= Shanxi Federation of Trade Unions =

The Shanxi Federation of Trade Unions (SFTU; 山西省总工会), is a provincial branch of the All-China Federation of Trade Unions (ACFTU).

== History ==
The Shanxi Federation of Trade Unions was officially established in November 1925 in Taiyuan amid labor unrest in Shanxi's coal mining and railway sectors. Its early activities stemmed from organizations like the Datong Coal Miners' Union in 1922, which led strikes against Japanese-controlled mines and warlord Yan Xishan's labor policies. During the Second Sino-Japanese War (1937–1945), the SFTU mobilized workers in guerrilla zones such as Wutai Mountain to disrupt Japanese coal supply lines, as documented in Shanxi's wartime resistance archives.

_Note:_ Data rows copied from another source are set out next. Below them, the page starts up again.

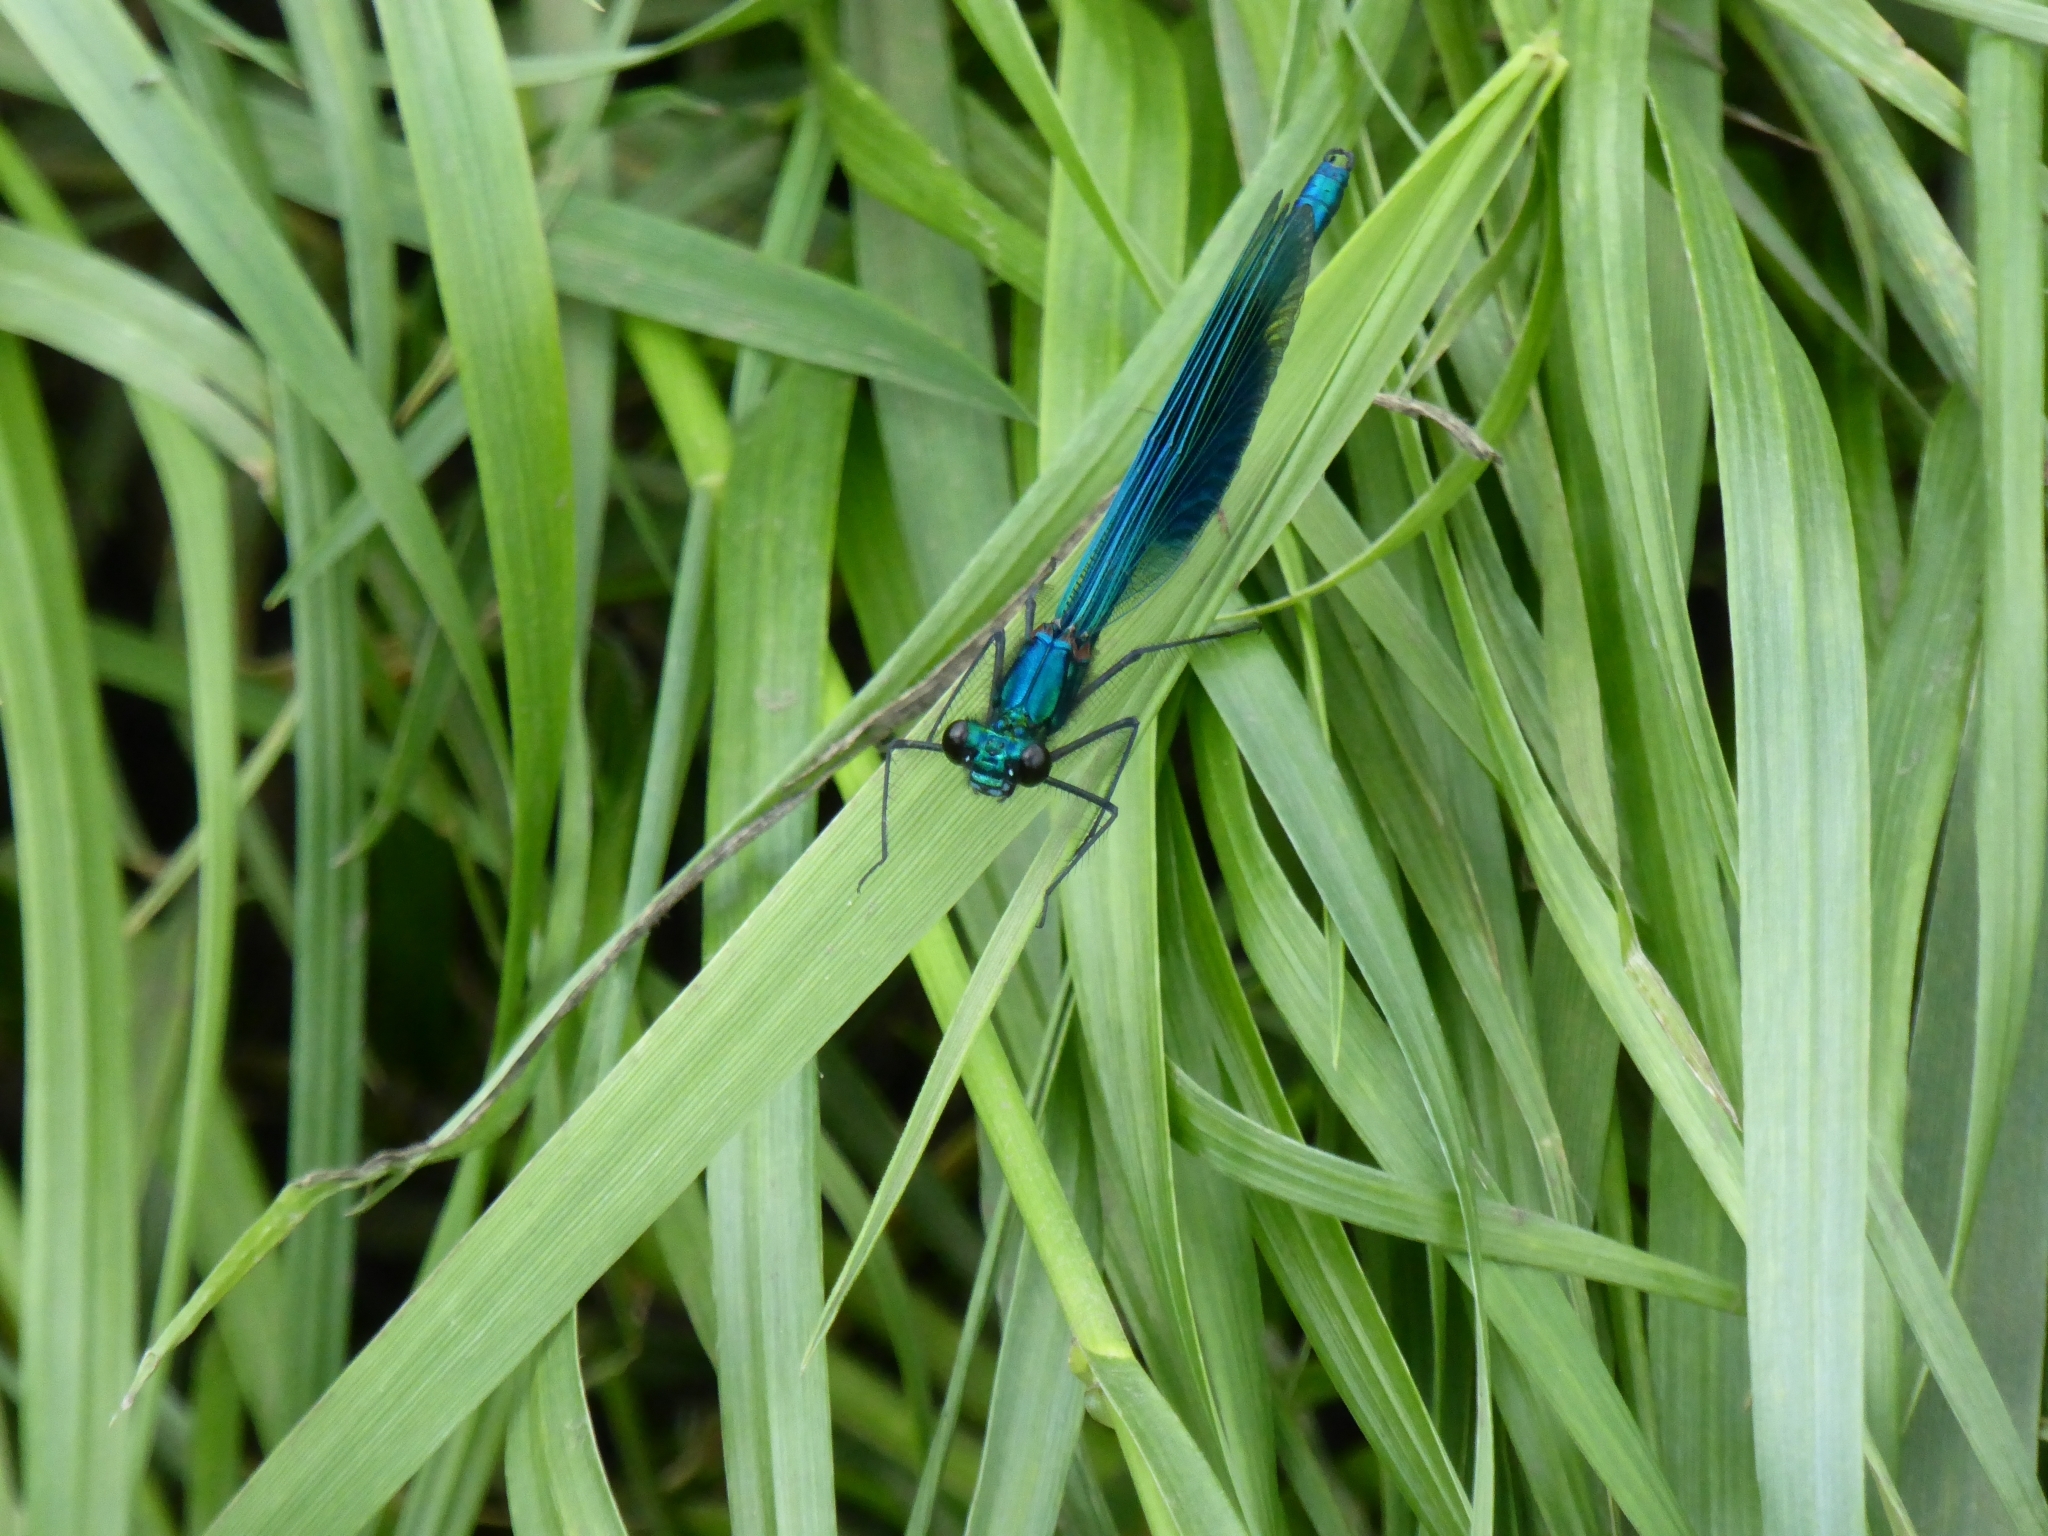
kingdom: Animalia
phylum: Arthropoda
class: Insecta
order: Odonata
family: Calopterygidae
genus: Calopteryx
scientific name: Calopteryx splendens
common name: Banded demoiselle
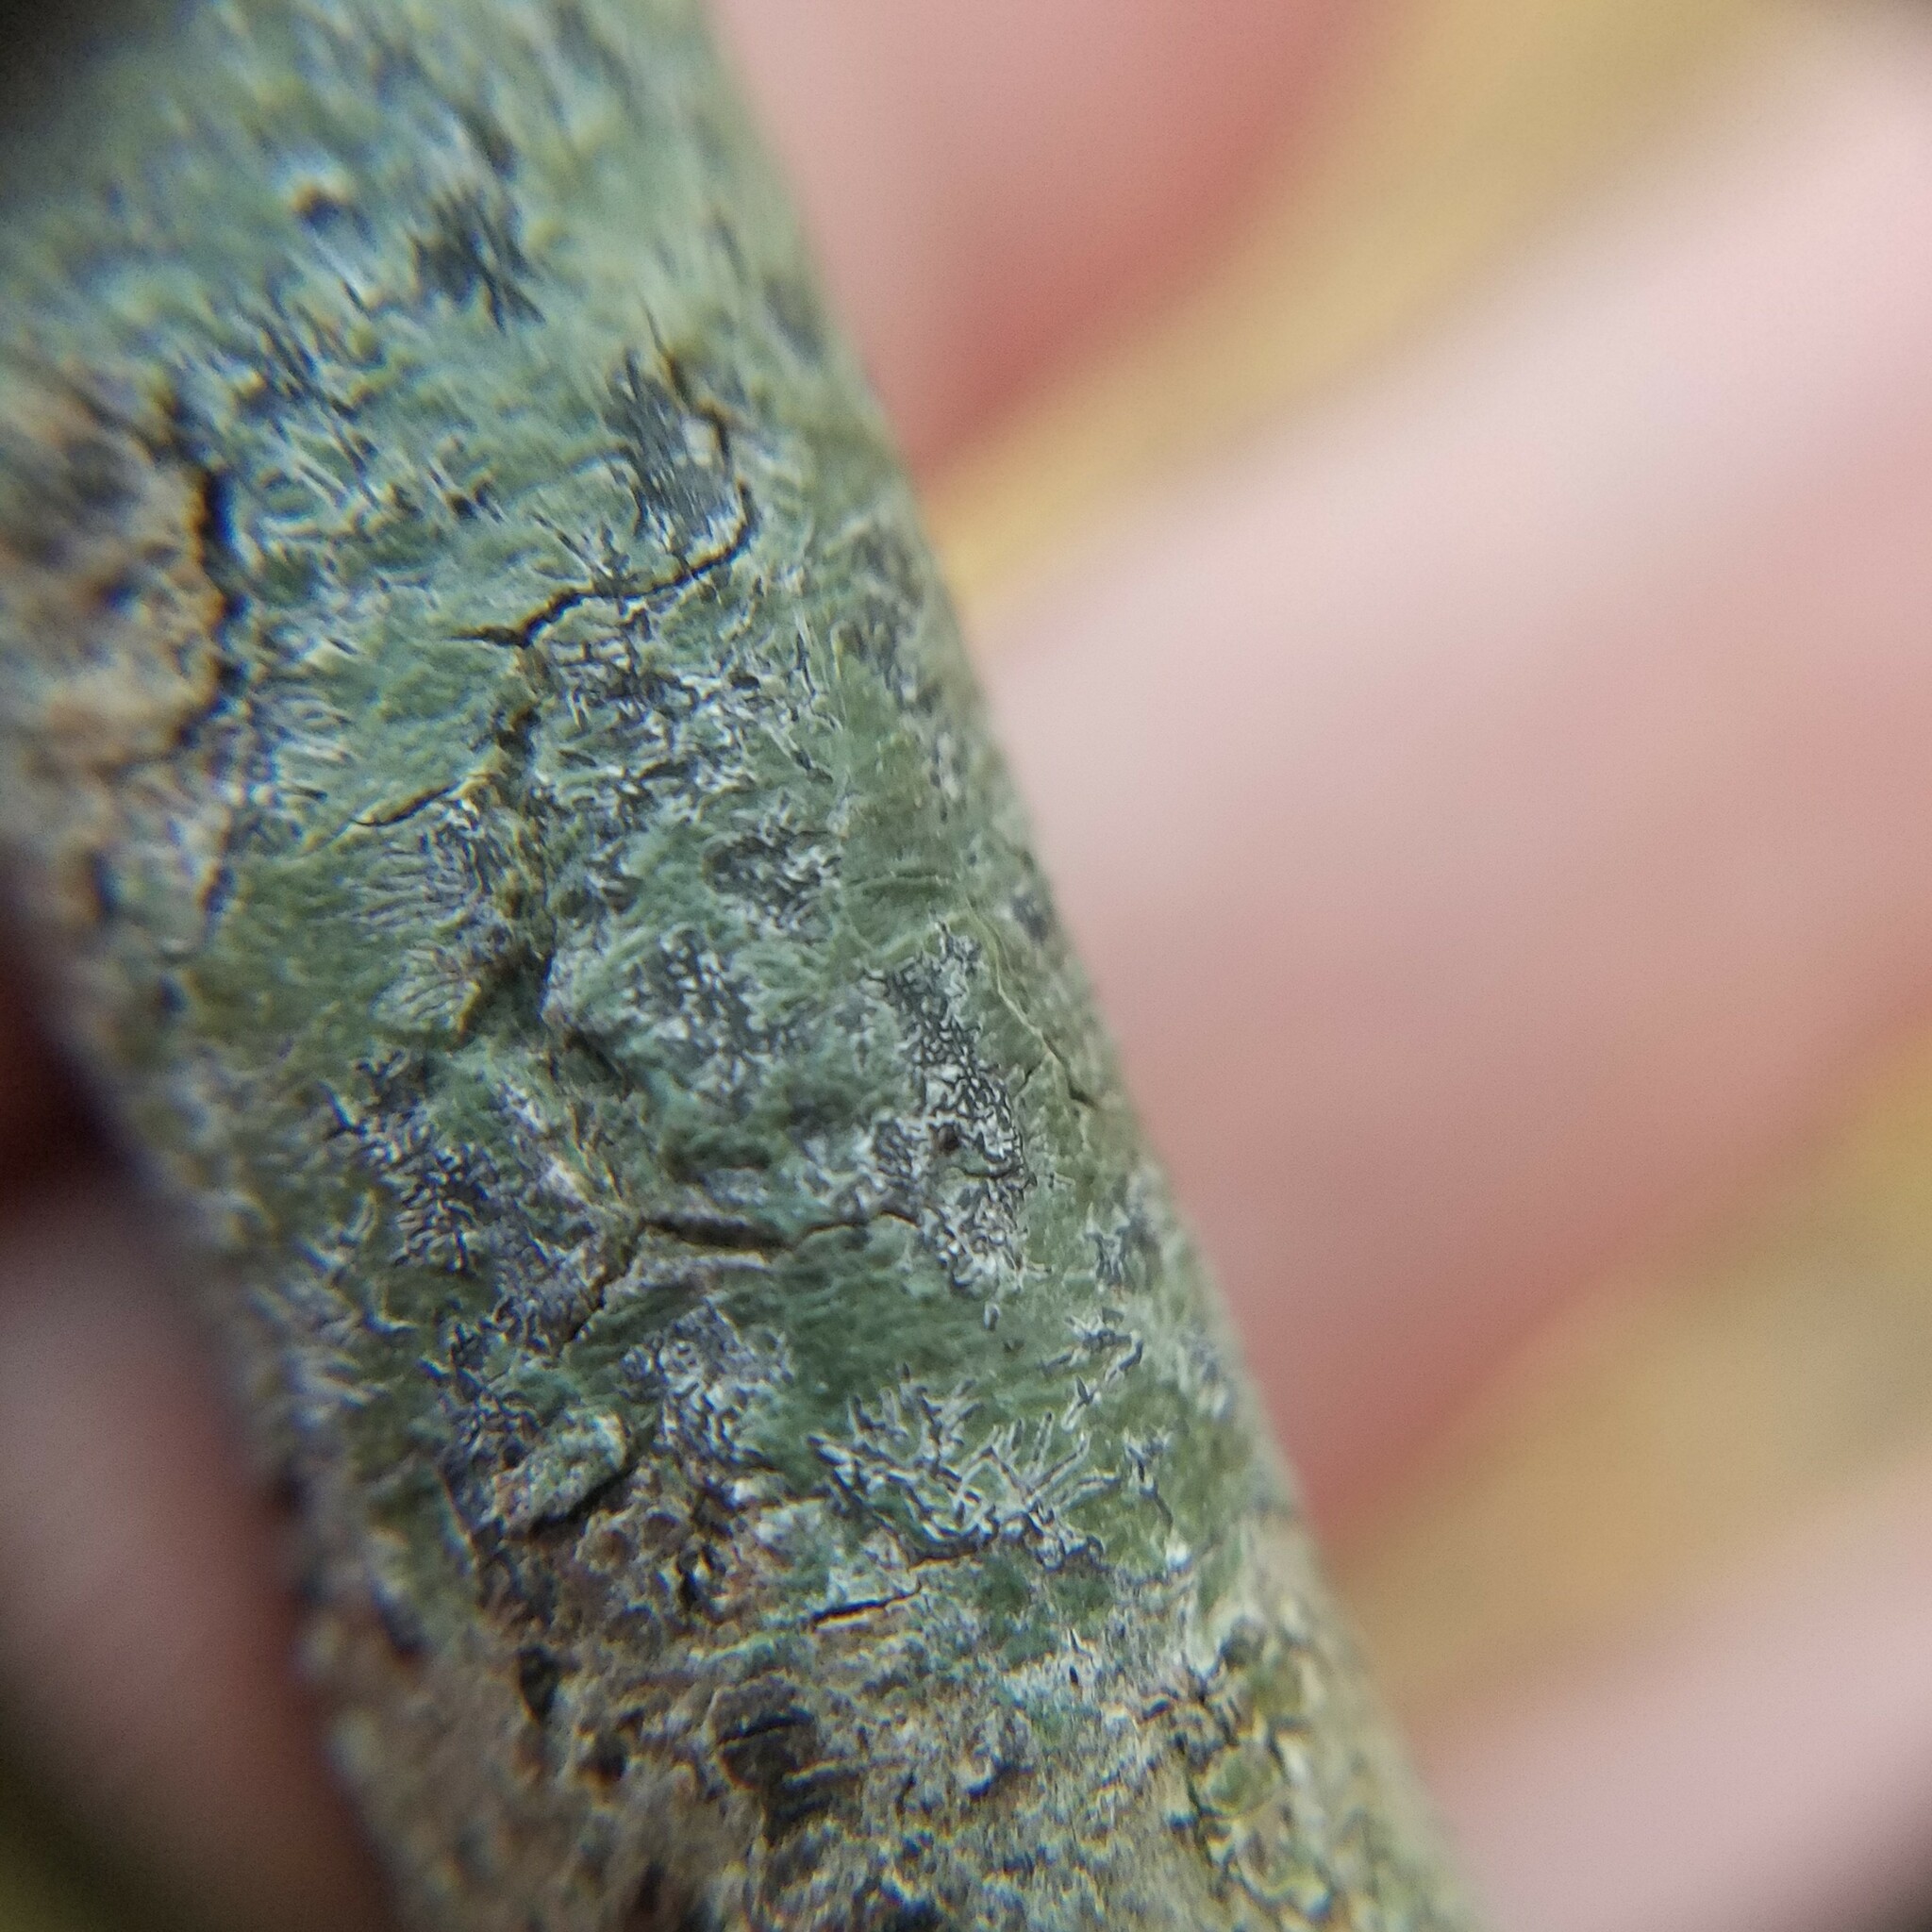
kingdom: Fungi
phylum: Ascomycota
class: Lecanoromycetes
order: Ostropales
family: Graphidaceae
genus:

After 1949, the SFTU centralized labor management in state-owned heavy industries, notably overseeing the Taiyuan Iron and Steel Group (TISCO, founded 1950) and promoting Soviet-inspired "Model Worker" campaigns. During the 1980s economic reforms, it mediated conflicts in privatized coal mines and pushed for safety regulations following the Xinzhou Coal Mine Gas Explosion in 1991, aligning with national labor law reforms.